Presten atención a los desequilibrios. A las caídas que parecen torpeza pero son síntomas.
Lo mío no empezó en noviembre, empezó mucho antes. El cuerpo hablaba. Yo no lo escuché.

Luego de la quinta vacuna contra el COVID-19 comenzaron los calambres, que nunca había tenido antes. Eso era una señal.

Parte 5 – Trabajo, señales antiguas

Durante años viajé con mi productora IDEART CREATIVAS. Grababa, bailaba, filmaba, vivía.
Y al mirar esas imágenes viejas… entendí que ya había señales. Las señales estaban.
Yo no lo vi.

Parte 6 – ¿Por qué cuento esto?

¿Por qué hago esto?
Porque la AME afecta a entre 1 de cada 6.000 a 10.000 nacidos vivos.
No soy el único. No quiero que otros sufran en silencio.

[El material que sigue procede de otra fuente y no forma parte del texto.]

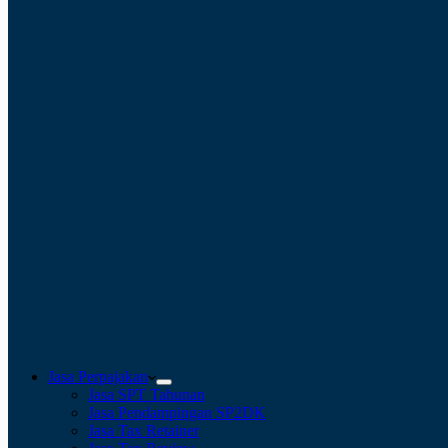
Jasa Perpajakan
Jasa SPT Tahunan
Jasa Pendampingan SP2DK
Jasa Tax Retainer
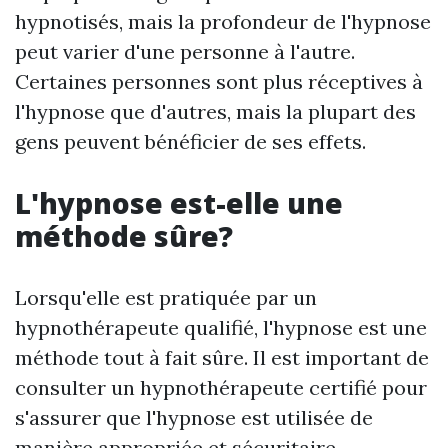
hypnotisés, mais la profondeur de l'hypnose
peut varier d'une personne à l'autre.
Certaines personnes sont plus réceptives à
l'hypnose que d'autres, mais la plupart des
gens peuvent bénéficier de ses effets.
L'hypnose est-elle une
méthode sûre?
Lorsqu'elle est pratiquée par un
hypnothérapeute qualifié, l'hypnose est une
méthode tout à fait sûre. Il est important de
consulter un hypnothérapeute certifié pour
s'assurer que l'hypnose est utilisée de
manière appropriée et sécuritaire.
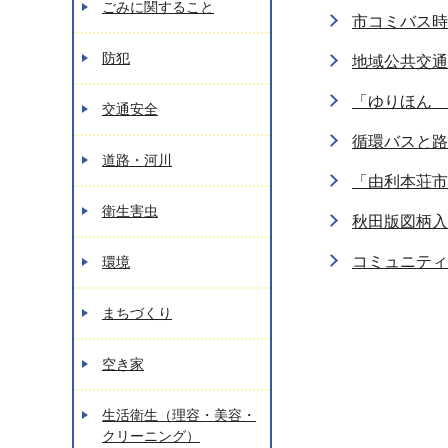
ごみに関すること
市コミバス時
防犯
地域公共交通
「ゆりほん 
交通安全
循環バスと路
道路・河川
「由利本荘市
衛生害虫
秋田版図柄入
コミュニティ
環境
まちづくり
空き家
生活衛生（理容・美容・
クリーニング）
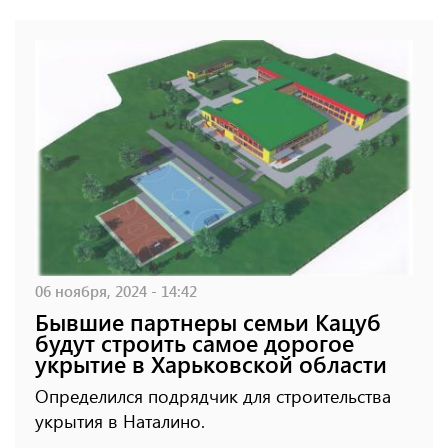
06 ноября, 2024 - 14:42
Бывшие партнеры семьи Кацуб
будут строить самое дорогое
укрытие в Харьковской области
Определился подрядчик для строительства
укрытия в Наталино.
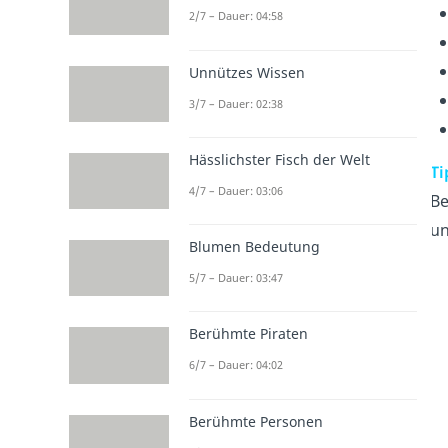
2/7 – Dauer: 04:58
Unnützes Wissen
3/7 – Dauer: 02:38
Hässlichster Fisch der Welt
Ti
4/7 – Dauer: 03:06
Be
un
Blumen Bedeutung
5/7 – Dauer: 03:47
Berühmte Piraten
6/7 – Dauer: 04:02
Berühmte Personen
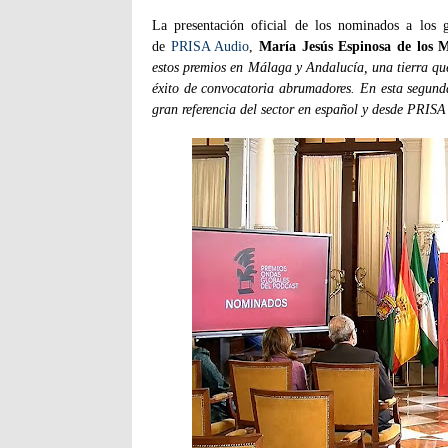
La presentación oficial de los nominados a los g
de
PRISA Audio
,
María Jesús Espinosa de los 
estos premios en Málaga y Andalucía, una tierra qu
éxito de convocatoria abrumadores. En esta segund
gran referencia del sector en español y desde PRISA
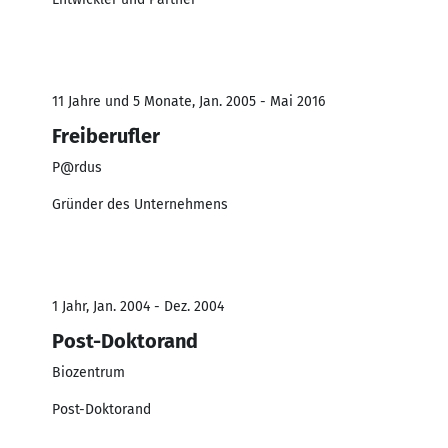
11 Jahre und 5 Monate, Jan. 2005 - Mai 2016
Freiberufler
P@rdus
Gründer des Unternehmens
1 Jahr, Jan. 2004 - Dez. 2004
Post-Doktorand
Biozentrum
Post-Doktorand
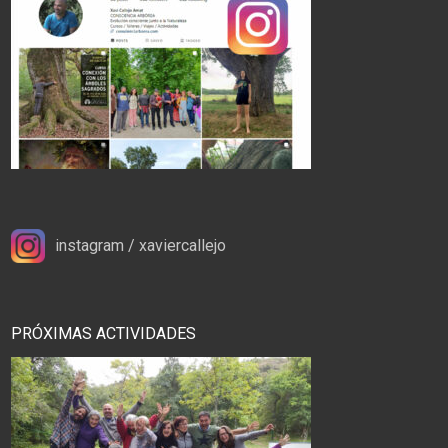
instagram / xaviercallejo
PRÓXIMAS ACTIVIDADES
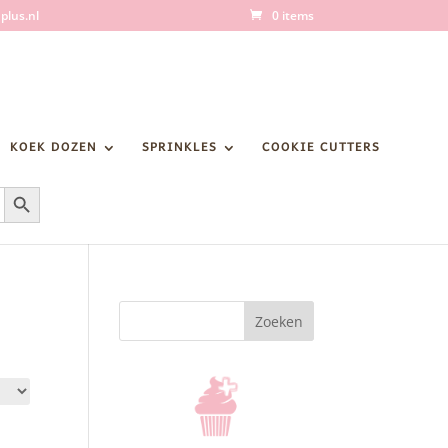
plus.nl
0 items
KOEK DOZEN
SPRINKLES
COOKIE CUTTERS
Zoekknop
Zoeken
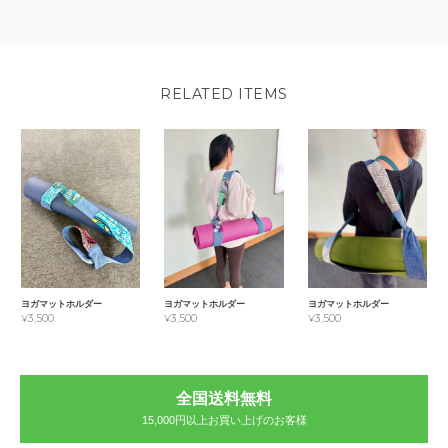
RELATED ITEMS
ヨガマットホルダー
ヨガマットホルダー
ヨガマットホルダー
¥3,500
¥3,500
¥3,500
全国送料無料
15,000円以上お買い上げのお客様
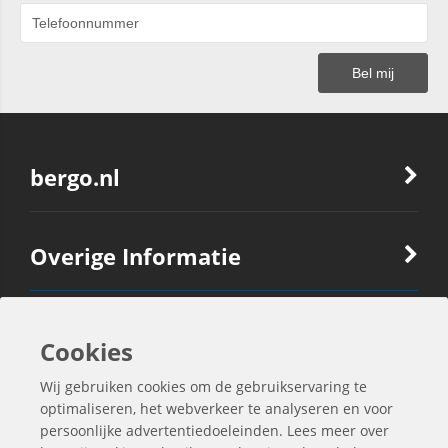
bergo.nl
Overige Informatie
Ook Interessant
Cookies
Wij gebruiken cookies om de gebruikservaring te
Contactgegevens
optimaliseren, het webverkeer te analyseren en voor
persoonlijke advertentiedoeleinden. Lees meer over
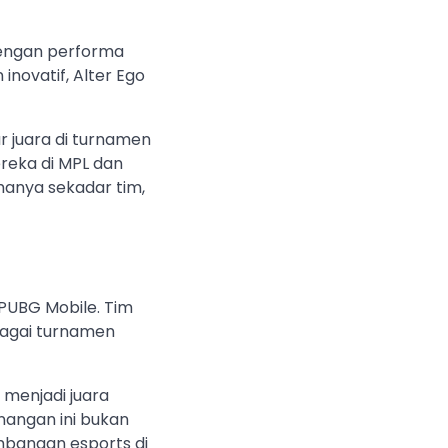
dengan performa
inovatif, Alter Ego
r juara di turnamen
reka di MPL dan
hanya sekadar tim,
 PUBG Mobile. Tim
rbagai turnamen
 menjadi juara
nangan ini bukan
embangan esports di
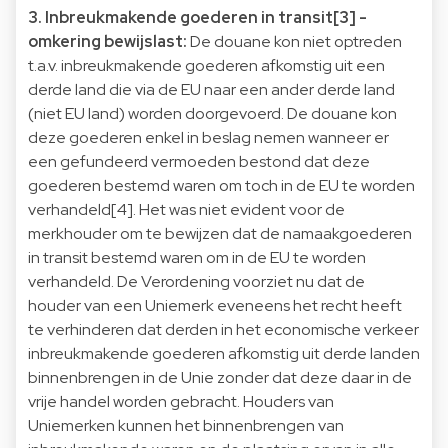
3. Inbreukmakende goederen in transit
[3]
-
omkering bewijslast:
De douane kon niet optreden
t.a.v. inbreukmakende goederen afkomstig uit een
derde land die via de EU naar een ander derde land
(niet EU land) worden doorgevoerd. De douane kon
deze goederen enkel in beslag nemen wanneer er
een gefundeerd vermoeden bestond dat deze
goederen bestemd waren om toch in de EU te worden
verhandeld
[4]
. Het was niet evident voor de
merkhouder om te bewijzen dat de namaakgoederen
in transit bestemd waren om in de EU te worden
verhandeld. De Verordening voorziet nu dat de
houder van een Uniemerk eveneens het recht heeft
te verhinderen dat derden in het economische verkeer
inbreukmakende goederen afkomstig uit derde landen
binnenbrengen in de Unie zonder dat deze daar in de
vrije handel worden gebracht. Houders van
Uniemerken kunnen het binnenbrengen van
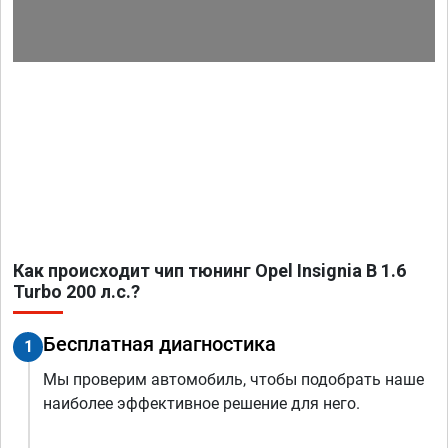
Как происходит чип тюнинг Opel Insignia B 1.6
Turbo 200 л.с.?
Бесплатная диагностика
1
Мы проверим автомобиль, чтобы подобрать наше
наиболее эффективное решение для него.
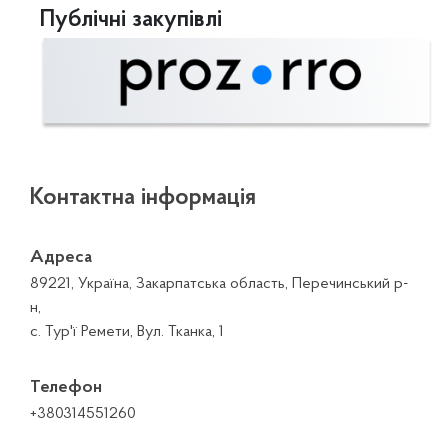
Публічні закупівлі
Контактна інформація
Адреса
89221, Україна, Закарпатська область, Перечинський р-
н,
с. Тур'ї Ремети, Вул. Тканка, 1
Телефон
+380314551260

Yo era locutor. Tocaba la batería. Tenía radio.
Todavía camino. ¡Dios!

Tengo mi revista Puentes24. Estoy preparando un libro. Fui publicado en una antología.
¿Vos entendés eso?

Pero desde febrero pedí una pensión por discapacidad y aún no recibí respuesta.
No es reclamo: es realidad.
Hay muchos como yo que siguen esperando ser vistos.

Y tengo suerte.
Mi familia entera me acompaña.
Mis amigos, mis afectos. Eso también salva.

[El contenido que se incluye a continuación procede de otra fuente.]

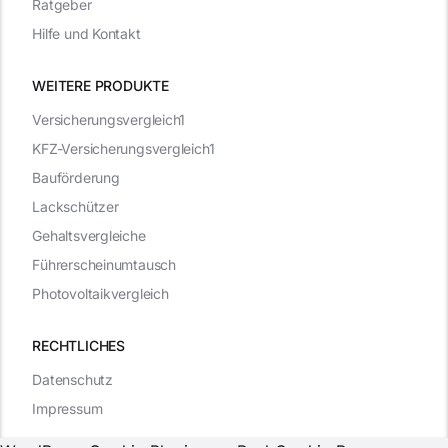
Ratgeber
Hilfe und Kontakt
WEITERE PRODUKTE
Versicherungsvergleich1
KFZ-Versicherungsvergleich1
Bauförderung
Lackschützer
Gehaltsvergleiche
Führerscheinumtausch
Photovoltaikvergleich
RECHTLICHES
Datenschutz
Impressum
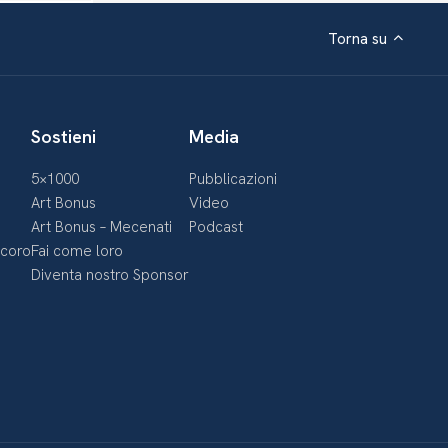
Torna su
Sostieni
Media
5×1000
Pubblicazioni
Art Bonus
Video
Art Bonus – Mecenati
Podcast
ecoro
Fai come loro
Diventa nostro Sponsor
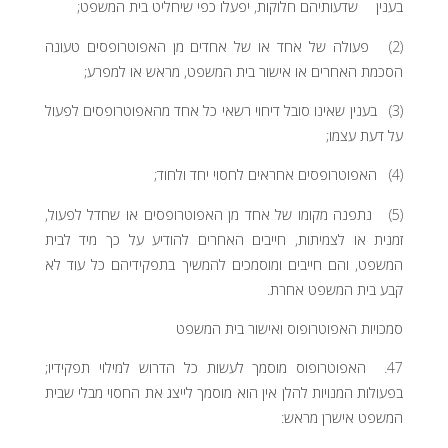
בענין שדעותיהם חלוקות, יפעלו כפי שיחליט בית המשפט;
(2) פעולה של אחד או של אחדים מן האפוטרופסים טעונה
הסכמת האחרים או אישור בית המשפט, מראש או למפרע;
(3) בענין שאינו סובל דיחוי רשאי כל אחד מהאפוטרופסים לפעול
על דעת עצמו;
(4) האפוטרופסים אחראים לחסוי יחד ולחוד;
(5) נתפנה מקומו של אחד מן האפוטרופסים או שחדל לפעול,
זמנית או לצמיתות, חייבים האחרים להודיע על כך מיד לבית
המשפט, והם חייבים ומוסמכים להמשיך בתפקידיהם כל עוד לא
קבע בית המשפט אחרת.
סמכויות האפוטרופוס ואישור בית המשפט
47. האפוטרופוס מוסמך לעשות כל הדרוש למילוי תפקידיו;
בפעולות המנויות להלן אין הוא מוסמך לייצג את החסוי מבלי שבית
המשפט אישרן מראש:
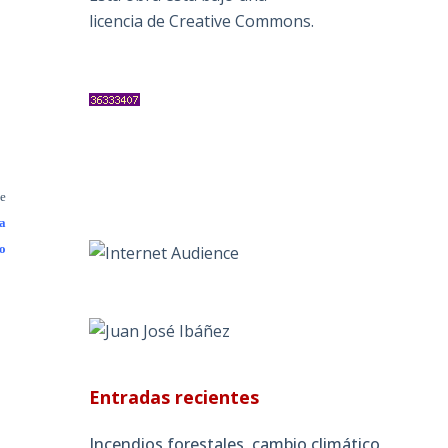
licencia de Creative Commons
.
e
a
ño
Entradas recientes
Incendios forestales, cambio climático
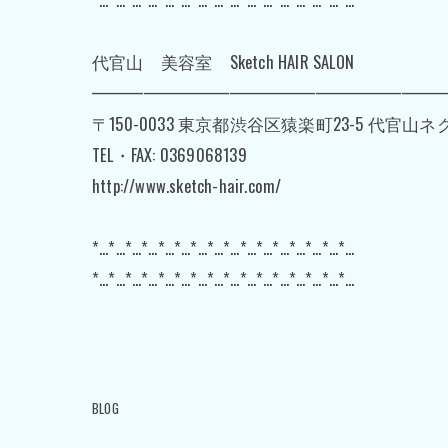
代官山 美容室 Sketch HAIR SALON
━━━━━━━━━━━━━━━━━━━━
〒150-0033 東京都渋谷区猿楽町23-5 代官山
TEL・FAX: 0369068139
http://www.sketch-hair.com/
*…*…*…*…*…*…*…*…*…*…*…*…*…*…*…*…
*…*…*…*…*…*…*…*…*…*…*…*…*…*…*…*…
BLOG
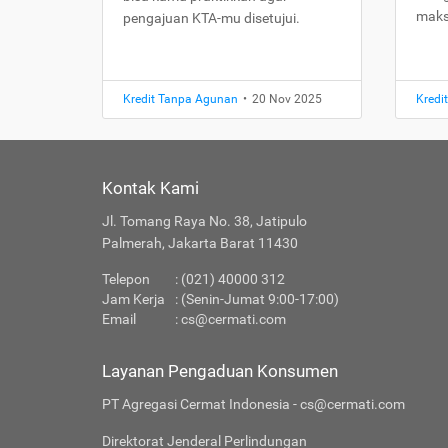
maks
pengajuan KTA-mu disetujui.
Kredit Tanpa Agunan
•
20 Nov 2025
Kredi
Kontak Kami
Jl. Tomang Raya No. 38, Jatipulo
Palmerah, Jakarta Barat 11430
Telepon
: (021) 40000 312
Jam Kerja
: (Senin-Jumat 9:00-17:00)
Email
:
cs@cermati.com
Layanan Pengaduan Konsumen
PT Agregasi Cermat Indonesia - cs@cermati.com
Direktorat Jenderal Perlindungan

Parte 7 – Lo que se siente

Un tropezón en esta enfermedad sí es caída.
No podés protegerte. Caés.

Se siente como si un elefante se te subiera encima, a caballito.
Te paraliza. Te tira.

Por eso necesitás alguien al lado, siempre.

Parte 8 – Lo invisible

A veces me siento el hombre más alto del mundo.
Pero es la silla la que parece más baja.
No soy yo creciendo: es el cuerpo que ya no se levanta.

El músculo se adhiere, se atrofia.
Me acerco a la silla de ruedas.
Sin miedo. Con conciencia.

Parte 9 – El tratamiento

Mi tratamiento incluye:

– Riluzole 50 mg, cada 12 horas.
– Vitaminas B12.
– Kinesiología, fonoaudiología, masajes terapéuticos.
– Apoyo psicológico.
– Sesiones con masajista profesional, en casa.

Es un tratamiento integral. Es vital.